Data:
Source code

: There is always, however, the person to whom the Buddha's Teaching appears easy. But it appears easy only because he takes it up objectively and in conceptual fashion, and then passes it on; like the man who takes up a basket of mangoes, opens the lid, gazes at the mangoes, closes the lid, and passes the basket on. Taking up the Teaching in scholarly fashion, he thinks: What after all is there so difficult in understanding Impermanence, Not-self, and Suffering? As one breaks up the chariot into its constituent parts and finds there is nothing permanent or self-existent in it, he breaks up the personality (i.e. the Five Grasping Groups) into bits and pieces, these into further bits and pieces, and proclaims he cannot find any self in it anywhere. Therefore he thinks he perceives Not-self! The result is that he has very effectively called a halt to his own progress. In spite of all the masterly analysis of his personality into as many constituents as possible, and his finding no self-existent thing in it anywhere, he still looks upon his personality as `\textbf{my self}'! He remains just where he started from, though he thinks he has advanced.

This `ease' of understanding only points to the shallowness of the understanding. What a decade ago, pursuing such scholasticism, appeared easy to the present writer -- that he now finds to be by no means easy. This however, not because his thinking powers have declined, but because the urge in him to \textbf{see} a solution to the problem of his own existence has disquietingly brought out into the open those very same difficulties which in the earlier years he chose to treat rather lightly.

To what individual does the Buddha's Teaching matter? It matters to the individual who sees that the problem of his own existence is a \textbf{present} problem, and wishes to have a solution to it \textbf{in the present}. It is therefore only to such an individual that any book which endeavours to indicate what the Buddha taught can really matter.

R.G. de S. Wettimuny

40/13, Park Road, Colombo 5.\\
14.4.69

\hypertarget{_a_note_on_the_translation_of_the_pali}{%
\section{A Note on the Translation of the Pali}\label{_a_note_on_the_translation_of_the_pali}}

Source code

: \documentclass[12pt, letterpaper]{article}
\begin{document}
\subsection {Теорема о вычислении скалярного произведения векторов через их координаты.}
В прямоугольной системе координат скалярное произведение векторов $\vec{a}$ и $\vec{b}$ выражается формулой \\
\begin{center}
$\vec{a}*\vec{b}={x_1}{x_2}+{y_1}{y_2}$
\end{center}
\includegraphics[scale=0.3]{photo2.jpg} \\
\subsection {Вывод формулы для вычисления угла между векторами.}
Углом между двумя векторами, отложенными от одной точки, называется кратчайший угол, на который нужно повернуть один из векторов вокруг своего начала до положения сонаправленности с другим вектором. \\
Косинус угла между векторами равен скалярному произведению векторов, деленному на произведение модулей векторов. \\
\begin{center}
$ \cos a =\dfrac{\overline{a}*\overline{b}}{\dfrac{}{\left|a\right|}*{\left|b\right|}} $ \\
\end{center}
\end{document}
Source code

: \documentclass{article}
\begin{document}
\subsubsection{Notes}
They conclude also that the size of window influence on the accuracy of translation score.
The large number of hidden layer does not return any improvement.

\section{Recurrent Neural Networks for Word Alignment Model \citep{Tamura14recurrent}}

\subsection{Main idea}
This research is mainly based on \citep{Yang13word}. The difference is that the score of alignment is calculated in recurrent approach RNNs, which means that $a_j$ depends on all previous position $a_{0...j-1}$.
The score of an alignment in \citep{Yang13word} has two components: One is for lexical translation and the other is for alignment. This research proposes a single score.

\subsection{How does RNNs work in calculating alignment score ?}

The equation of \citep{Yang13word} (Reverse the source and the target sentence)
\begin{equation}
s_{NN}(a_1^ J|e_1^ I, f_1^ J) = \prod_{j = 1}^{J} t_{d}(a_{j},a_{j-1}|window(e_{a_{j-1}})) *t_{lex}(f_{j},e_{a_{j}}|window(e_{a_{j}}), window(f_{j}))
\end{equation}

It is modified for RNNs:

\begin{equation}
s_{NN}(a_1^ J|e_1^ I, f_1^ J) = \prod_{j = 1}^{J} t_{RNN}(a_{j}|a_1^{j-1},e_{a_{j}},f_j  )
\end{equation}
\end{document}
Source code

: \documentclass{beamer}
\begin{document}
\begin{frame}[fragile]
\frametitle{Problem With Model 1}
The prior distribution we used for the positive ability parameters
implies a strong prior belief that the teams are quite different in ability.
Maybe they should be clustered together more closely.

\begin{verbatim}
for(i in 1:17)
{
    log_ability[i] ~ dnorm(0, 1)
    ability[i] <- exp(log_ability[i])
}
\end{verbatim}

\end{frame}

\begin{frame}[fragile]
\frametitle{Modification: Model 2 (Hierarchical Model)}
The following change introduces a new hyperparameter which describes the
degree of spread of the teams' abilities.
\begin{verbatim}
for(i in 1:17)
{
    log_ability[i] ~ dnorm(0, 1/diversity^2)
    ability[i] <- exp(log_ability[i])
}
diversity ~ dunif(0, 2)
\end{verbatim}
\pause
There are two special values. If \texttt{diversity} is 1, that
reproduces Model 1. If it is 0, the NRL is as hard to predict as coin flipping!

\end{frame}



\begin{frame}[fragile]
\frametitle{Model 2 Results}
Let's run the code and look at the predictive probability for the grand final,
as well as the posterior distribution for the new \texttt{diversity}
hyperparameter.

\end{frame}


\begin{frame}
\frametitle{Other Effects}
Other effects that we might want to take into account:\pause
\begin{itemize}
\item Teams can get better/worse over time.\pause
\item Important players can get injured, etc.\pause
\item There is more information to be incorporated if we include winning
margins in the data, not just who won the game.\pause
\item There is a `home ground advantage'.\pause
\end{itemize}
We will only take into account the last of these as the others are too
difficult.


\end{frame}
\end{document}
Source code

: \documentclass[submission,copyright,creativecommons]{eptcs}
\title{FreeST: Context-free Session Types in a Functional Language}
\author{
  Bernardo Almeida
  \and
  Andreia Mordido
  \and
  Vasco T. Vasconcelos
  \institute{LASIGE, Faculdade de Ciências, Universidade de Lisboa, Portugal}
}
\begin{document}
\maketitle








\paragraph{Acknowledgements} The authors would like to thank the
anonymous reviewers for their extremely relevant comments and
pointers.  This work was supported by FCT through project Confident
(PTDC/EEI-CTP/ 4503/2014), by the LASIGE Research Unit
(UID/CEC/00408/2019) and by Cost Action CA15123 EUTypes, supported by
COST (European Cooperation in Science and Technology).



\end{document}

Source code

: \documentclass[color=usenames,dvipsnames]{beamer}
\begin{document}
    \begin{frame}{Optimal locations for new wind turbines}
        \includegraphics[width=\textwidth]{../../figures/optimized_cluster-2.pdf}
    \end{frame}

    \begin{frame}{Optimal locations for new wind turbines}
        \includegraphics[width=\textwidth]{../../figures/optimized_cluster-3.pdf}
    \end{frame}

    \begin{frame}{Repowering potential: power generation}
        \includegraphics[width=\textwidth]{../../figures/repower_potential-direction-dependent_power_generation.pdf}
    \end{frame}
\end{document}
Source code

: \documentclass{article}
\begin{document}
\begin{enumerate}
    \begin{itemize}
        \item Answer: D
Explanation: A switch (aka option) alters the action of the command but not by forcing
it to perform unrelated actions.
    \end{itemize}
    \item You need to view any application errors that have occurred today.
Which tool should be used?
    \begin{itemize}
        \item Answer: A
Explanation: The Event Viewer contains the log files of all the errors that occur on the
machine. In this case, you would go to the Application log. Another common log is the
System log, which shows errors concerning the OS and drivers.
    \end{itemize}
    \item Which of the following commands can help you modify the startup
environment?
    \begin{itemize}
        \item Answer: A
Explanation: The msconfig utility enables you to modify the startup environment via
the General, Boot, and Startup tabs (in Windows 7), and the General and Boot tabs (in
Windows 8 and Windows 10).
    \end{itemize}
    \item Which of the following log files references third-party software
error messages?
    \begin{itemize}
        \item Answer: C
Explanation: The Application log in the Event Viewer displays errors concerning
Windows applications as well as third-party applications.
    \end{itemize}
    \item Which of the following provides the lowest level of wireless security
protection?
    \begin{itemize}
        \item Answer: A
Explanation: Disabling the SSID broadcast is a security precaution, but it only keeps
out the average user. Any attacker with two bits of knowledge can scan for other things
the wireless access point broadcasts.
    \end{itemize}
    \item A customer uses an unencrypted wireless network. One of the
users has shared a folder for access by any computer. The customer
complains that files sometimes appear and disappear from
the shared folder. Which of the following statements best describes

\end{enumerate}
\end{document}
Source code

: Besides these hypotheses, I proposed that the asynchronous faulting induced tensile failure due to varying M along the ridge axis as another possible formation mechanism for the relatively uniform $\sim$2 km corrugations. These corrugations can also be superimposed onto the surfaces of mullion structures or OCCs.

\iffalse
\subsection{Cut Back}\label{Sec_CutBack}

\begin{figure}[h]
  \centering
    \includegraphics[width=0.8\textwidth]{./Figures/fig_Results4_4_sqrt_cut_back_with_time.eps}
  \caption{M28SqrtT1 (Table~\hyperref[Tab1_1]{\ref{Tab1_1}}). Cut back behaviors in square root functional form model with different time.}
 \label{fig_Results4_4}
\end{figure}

Exercise instructions:
Starting at the line that contains "de Ciências, Universidade" and stopping after the line that contains "(UID/CEC/00408/2019) and by", write out every line exactly as it appears above, and no other line.

Task result:
  \institute{LASIGE, Faculdade de Ciências, Universidade de Lisboa, Portugal}
}
\begin{document}
\maketitle








\paragraph{Acknowledgements} The authors would like to thank the
anonymous reviewers for their extremely relevant comments and
pointers.  This work was supported by FCT through project Confident
(PTDC/EEI-CTP/ 4503/2014), by the LASIGE Research Unit
(UID/CEC/00408/2019) and by Cost Action CA15123 EUTypes, supported by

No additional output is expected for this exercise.